The answer should contain all of the data, retyped without any alteration.

> **GIVEN MATERIAL**:
**********

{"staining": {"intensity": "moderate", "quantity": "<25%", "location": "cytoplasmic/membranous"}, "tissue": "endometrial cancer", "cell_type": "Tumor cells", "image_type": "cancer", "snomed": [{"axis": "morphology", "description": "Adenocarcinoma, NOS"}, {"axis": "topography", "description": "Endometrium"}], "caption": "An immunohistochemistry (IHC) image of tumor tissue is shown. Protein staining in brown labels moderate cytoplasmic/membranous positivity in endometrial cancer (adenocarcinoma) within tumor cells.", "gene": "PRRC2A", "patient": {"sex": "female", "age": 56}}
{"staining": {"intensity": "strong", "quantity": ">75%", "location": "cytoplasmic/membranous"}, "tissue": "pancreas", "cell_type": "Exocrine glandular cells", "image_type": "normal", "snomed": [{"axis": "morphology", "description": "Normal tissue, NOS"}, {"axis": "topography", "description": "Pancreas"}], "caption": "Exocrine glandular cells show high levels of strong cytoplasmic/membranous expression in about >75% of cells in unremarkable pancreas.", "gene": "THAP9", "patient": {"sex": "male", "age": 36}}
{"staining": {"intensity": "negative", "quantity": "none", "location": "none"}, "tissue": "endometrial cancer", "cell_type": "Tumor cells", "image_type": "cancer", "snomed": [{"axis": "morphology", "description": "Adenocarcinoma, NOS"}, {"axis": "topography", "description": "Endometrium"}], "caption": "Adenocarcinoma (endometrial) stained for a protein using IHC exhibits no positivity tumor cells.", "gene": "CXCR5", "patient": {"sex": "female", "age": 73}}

**********

> **EXERCISE SOLUTION**:
{"staining": {"intensity": "moderate", "quantity": "<25%", "location": "cytoplasmic/membranous"}, "tissue": "endometrial cancer", "cell_type": "Tumor cells", "image_type": "cancer", "snomed": [{"axis": "morphology", "description": "Adenocarcinoma, NOS"}, {"axis": "topography", "description": "Endometrium"}], "caption": "An immunohistochemistry (IHC) image of tumor tissue is shown. Protein staining in brown labels moderate cytoplasmic/membranous positivity in endometrial cancer (adenocarcinoma) within tumor cells.", "gene": "PRRC2A", "patient": {"sex": "female", "age": 56}}
{"staining": {"intensity": "strong", "quantity": ">75%", "location": "cytoplasmic/membranous"}, "tissue": "pancreas", "cell_type": "Exocrine glandular cells", "image_type": "normal", "snomed": [{"axis": "morphology", "description": "Normal tissue, NOS"}, {"axis": "topography", "description": "Pancreas"}], "caption": "Exocrine glandular cells show high levels of strong cytoplasmic/membranous expression in about >75% of cells in unremarkable pancreas.", "gene": "THAP9", "patient": {"sex": "male", "age": 36}}
{"staining": {"intensity": "negative", "quantity": "none", "location": "none"}, "tissue": "endometrial cancer", "cell_type": "Tumor cells", "image_type": "cancer", "snomed": [{"axis": "morphology", "description": "Adenocarcinoma, NOS"}, {"axis": "topography", "description": "Endometrium"}], "caption": "Adenocarcinoma (endometrial) stained for a protein using IHC exhibits no positivity tumor cells.", "gene": "CXCR5", "patient": {"sex": "female", "age": 73}}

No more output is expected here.